Rasulullah SAW menghabiskan dua puluh tiga tahun untuk mendakwahkan Islam. Menyampaikan hukum-hukum
dan ajaran-ajarannya. Sehingga kepulauan Arabia dan sekitarnya telah memeluk
agama Islam. Jangka waktu selama itu sekaligus merupakan periode pengajaran
praktis dan sendi dasar bagi pembangunan peradaban Islam yang luhur yang telah
merubah wajah sejarah dan mengembangkannya dengan senjata peradaban di segala
aspek kehidupan.
Menyampaikan risalah dan amanah merupakan tugas penting yang
sangat berat dan penuh resiko yang hanya mampu dipikul oleh rasul-rasul yang
mendidik dan mengajar beliau dengan perhatian-Nya yang bersifat ketuhanan, agar
beliau mampu memangku tugas risalah dan menyampaikannya kepada umat Islam. Wahyu
yang diberikannya juga ia terapkan dalam setiap perkataan, perbuatan dan taqrir
beliau yang kita kenal dengan hadis. Hadis terbagi atas beberapa periode akan
tetapi dalam hal ini penulis akan membahas perkembangan hadis dimasa Rasul SAW,
sahabat dan tabi’in.
PEMBAHASAN
A. Pengertian Hadis
Hadis atau Al-Hadits menurut bahasa Al-Jadid yang artinya
sesuatu yang baru, warta, berita yang belum lagi lama dekat. Menurut istilah
hadis adalah :
a)
Ahli Hadis : Segala Ucapan, perbuatan dan keadaan Rasul. Berita baik dari Nabi,
Sahabat dan Tabi’in.
b)
Ahli Ushul : segala perkataan Nabi SAW, perbuatan dan taqrirnya yang berkaitan
dengan hukum Syara’ dan ketetapannya.
c) Ibnu Taimiah : Segala yang diriwayatkan dari Nabi
sesudah beliau menjadi Nabi, baik perkataan, perbuatan maupun pekerjaan atau
ikrarnya.
d)
Sebahagian Ulama : Perkataan, perbuatan, Taqrir Nabi, sahabat dan tabi’in.[1]

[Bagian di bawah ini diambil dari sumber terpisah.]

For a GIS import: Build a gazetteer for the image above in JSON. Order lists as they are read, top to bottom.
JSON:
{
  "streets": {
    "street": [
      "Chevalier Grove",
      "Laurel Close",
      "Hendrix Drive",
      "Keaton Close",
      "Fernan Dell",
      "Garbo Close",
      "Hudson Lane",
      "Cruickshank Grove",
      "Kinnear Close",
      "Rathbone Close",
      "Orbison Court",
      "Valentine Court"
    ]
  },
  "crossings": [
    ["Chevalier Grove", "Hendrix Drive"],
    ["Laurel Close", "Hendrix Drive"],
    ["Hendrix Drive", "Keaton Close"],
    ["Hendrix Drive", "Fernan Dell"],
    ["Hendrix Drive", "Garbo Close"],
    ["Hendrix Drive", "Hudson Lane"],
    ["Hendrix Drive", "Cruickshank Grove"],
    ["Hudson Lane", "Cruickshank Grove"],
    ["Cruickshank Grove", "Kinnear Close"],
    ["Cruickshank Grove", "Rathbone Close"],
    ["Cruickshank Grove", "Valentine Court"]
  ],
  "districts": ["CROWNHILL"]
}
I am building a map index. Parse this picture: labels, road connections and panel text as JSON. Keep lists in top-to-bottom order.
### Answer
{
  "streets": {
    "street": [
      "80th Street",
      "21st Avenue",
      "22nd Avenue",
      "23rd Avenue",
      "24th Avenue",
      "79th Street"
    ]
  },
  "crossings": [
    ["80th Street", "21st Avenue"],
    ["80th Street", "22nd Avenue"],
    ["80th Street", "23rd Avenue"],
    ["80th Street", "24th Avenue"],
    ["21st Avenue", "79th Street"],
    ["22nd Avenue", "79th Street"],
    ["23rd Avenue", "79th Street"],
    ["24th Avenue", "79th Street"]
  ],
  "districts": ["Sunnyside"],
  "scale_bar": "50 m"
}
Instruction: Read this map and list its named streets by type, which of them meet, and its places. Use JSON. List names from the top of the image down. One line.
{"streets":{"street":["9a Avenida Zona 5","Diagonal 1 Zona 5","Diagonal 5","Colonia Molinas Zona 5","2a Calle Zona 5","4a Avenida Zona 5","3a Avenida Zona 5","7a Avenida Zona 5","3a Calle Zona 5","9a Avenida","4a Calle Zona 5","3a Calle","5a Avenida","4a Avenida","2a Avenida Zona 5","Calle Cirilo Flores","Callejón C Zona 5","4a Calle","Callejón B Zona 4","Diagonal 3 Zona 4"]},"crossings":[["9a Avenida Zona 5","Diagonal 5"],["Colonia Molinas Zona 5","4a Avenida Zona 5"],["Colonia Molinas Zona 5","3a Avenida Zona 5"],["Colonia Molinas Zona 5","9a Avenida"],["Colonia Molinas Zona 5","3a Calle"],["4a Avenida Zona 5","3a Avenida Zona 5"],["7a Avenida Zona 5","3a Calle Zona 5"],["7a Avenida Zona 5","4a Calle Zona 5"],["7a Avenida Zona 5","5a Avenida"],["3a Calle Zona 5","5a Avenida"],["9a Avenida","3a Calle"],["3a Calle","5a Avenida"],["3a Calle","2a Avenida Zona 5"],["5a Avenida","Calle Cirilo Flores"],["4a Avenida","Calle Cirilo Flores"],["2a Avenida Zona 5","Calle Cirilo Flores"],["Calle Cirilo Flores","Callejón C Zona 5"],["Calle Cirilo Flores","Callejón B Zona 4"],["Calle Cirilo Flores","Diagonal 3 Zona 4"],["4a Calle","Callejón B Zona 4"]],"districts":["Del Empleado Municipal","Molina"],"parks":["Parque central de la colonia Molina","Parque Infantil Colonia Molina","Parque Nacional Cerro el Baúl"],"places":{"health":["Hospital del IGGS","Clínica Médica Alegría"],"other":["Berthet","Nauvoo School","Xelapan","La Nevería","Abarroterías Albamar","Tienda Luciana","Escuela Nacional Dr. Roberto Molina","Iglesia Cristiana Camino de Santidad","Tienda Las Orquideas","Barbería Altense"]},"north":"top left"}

B. Sejarah Pertumbuhan Dan Perkembangan Hadis
Usaha mempelajari sejarah pertumbuhan
dan perkembangan hadis ini diharapkan dapat mengetahui bagaimana sikap dan
tindakan umat Islam yang sebenarnya baik dimassa lalu maupun sekarang. Karena jika kita lihat kebelakang
tentunya kita akan mengetahui bagaimana Rasul menyampaikan wahyu kepada manusia
lainnya.[2]
1. Hadis Pada Masa Rasul SAW
Membicarakan hadis pada masa Rasulullah SAW berarti
membicarakan hadis pada masa pertumbuhan yang berkaitan dengan kepribadian Nabi
yang dalam hal ini sebagai sumber hadis. Dalam menerima wahyu dan hadis para
sahabat juga dituntut untuk serius dan hati-hati dalam mempelajarinya karena
mengingat mereka adalah pewaris pertama ajaran agama islam.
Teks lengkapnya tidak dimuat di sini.